The diagnosis of HIT requires a combination of clinical assessment and immunoassay results. The 4Ts score, which is currently considered the most reliable tool, is derived using 4 elements: the degree of Thrombocytopenia, Timing of platelet count decrease or thrombosis, Thrombosis or other clinical sequelae, and oTher causes of thrombocytopenia [3]. Cuker et al. reported a systemic review and meta-analysis of 13 eligible studies evaluating the predictive value of the 4Ts scoring system. The negative predictive value of a low probability 4Ts score (≤3) was 0.998 (95% CI, 0.970–1.000), and the positive predictive values of intermediate and high probability (≥4) 4Ts scores were 0.14 (0.09–0.22) and 0.64 (0.40–0.82), respectively [8]. Thus, they proposed that a low probability 4Ts score is a way to exclude HIT, and alternative diagnoses, including non-immune mediated thrombocytopenia, should be considered for patients with low 4Ts scores [10]. Additionally, they described the possibility of missing patients with true HIT despite a low probability 4Ts score.

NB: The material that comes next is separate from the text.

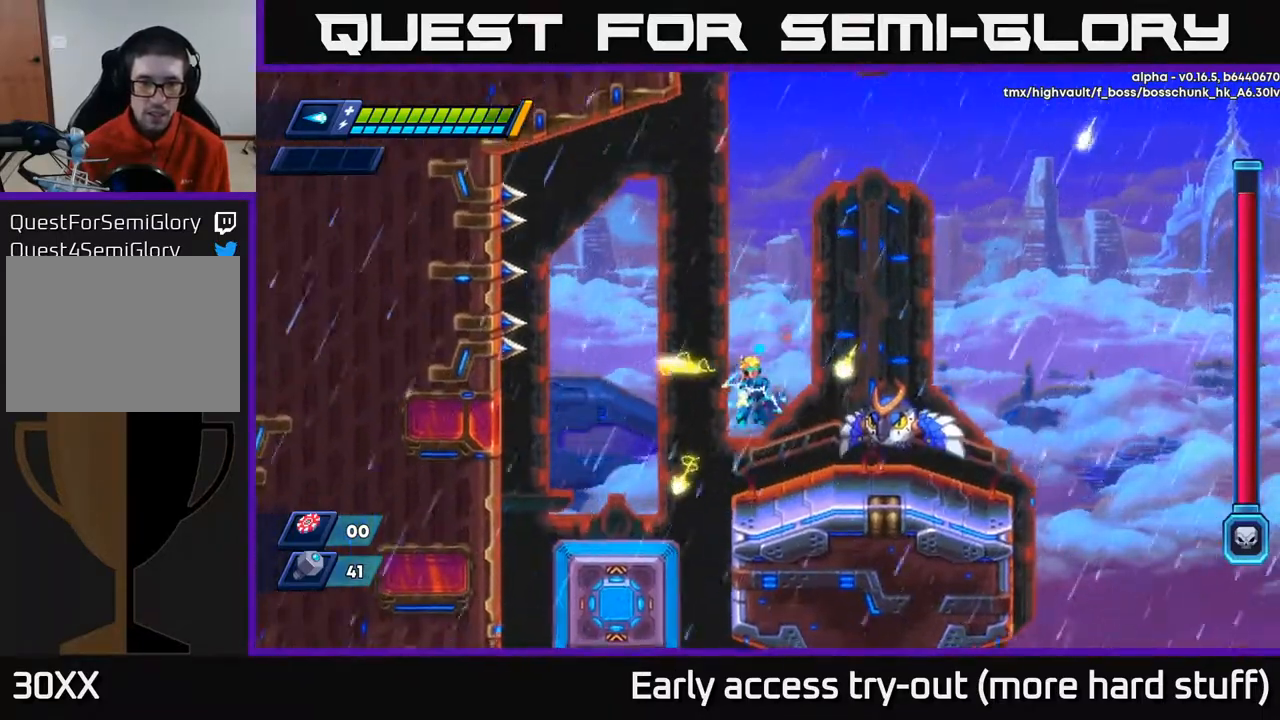
{"buttons": [], "right_stick": "center", "events": [[117, "DPAD_RIGHT", "down"], [233, "DPAD_RIGHT", "up"]]}
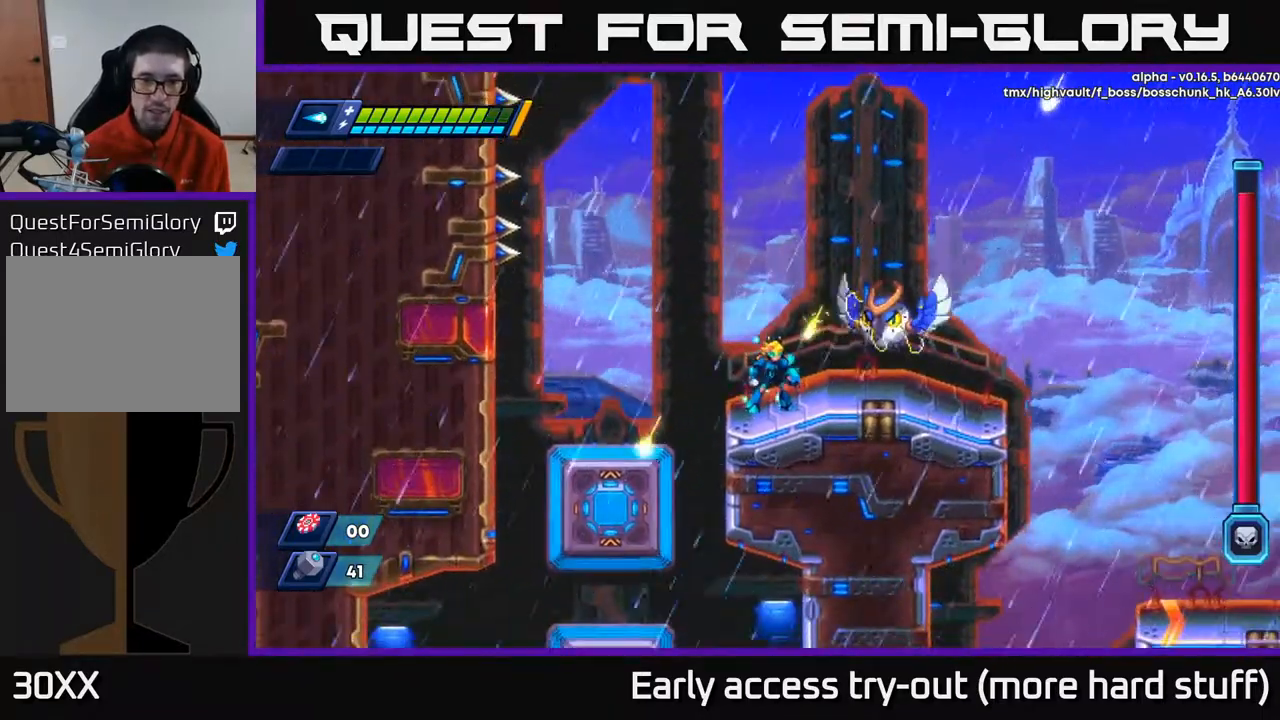
{"buttons": [], "right_stick": "center", "events": [[133, "X", "down"], [217, "DPAD_LEFT", "down"], [217, "X", "up"], [400, "DPAD_LEFT", "up"]]}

To confirm the diagnosis of HIT, immunoassays are also required, of which there are two major categories: functional assays that detect evidence of platelet activation by HIT antibodies and antigen assays that detect the presence of HIT antibodies. Functional assays, such as the heparin-induced platelet activation and serotonin release assays, have high sensitivity and specificity. However, they require radioisotope and reactive donor platelets, which are reagents that are unfeasible for most clinical laboratories owing to the time and labor involved. Consequently, such assays are available to the majority of clinicians only as “send-out” tests and do not yield results in a timeframe necessary to inform initial clinical decision-making [3], [10]. We used the antigen assay, for which the sensitivity is very high while the specificity is moderate, because it was the only available assay in our institute.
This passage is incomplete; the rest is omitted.